**TASK DETAILS**
From the records that follow, copy every line in which "عراق" appears.

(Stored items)
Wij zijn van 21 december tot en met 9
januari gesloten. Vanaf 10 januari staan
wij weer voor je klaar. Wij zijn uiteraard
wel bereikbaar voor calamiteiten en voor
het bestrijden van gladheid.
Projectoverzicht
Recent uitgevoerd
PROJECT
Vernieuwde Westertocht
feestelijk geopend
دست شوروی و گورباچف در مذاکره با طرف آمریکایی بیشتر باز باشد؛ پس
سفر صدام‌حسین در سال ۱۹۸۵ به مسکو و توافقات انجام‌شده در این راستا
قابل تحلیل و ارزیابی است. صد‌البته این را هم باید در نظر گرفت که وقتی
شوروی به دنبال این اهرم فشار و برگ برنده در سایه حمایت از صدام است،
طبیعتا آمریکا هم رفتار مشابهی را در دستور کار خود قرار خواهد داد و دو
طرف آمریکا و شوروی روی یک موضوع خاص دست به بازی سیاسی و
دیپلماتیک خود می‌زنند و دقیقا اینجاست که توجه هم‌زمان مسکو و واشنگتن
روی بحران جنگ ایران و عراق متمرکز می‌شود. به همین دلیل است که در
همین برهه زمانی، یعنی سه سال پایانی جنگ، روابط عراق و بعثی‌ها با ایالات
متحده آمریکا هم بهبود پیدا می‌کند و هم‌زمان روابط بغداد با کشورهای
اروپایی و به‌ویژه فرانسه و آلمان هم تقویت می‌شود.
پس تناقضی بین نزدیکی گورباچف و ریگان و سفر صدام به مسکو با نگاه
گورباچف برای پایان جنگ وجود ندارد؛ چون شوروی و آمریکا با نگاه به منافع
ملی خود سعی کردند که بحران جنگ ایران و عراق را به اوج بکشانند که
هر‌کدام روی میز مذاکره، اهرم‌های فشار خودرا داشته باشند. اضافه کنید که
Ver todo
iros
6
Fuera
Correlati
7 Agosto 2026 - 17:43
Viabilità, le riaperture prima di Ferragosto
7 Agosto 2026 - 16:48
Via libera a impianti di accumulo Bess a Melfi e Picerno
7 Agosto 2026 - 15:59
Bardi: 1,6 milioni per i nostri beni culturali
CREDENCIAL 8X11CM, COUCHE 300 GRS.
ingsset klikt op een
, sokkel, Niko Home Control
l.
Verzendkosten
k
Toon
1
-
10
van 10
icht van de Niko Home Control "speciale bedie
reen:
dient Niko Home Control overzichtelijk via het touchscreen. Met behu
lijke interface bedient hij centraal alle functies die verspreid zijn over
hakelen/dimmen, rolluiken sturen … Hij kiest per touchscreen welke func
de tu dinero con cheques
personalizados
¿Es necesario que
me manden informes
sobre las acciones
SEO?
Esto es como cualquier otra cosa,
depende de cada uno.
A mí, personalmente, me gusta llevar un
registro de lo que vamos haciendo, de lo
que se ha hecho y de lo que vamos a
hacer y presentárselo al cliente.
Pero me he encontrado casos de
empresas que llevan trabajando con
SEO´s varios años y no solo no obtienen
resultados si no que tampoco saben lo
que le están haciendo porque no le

**ANSWER SPACE**
روی بحران جنگ ایران و عراق متمرکز می‌شود. به همین دلیل است که در
همین برهه زمانی، یعنی سه سال پایانی جنگ، روابط عراق و بعثی‌ها با ایالات
ملی خود سعی کردند که بحران جنگ ایران و عراق را به اوج بکشانند که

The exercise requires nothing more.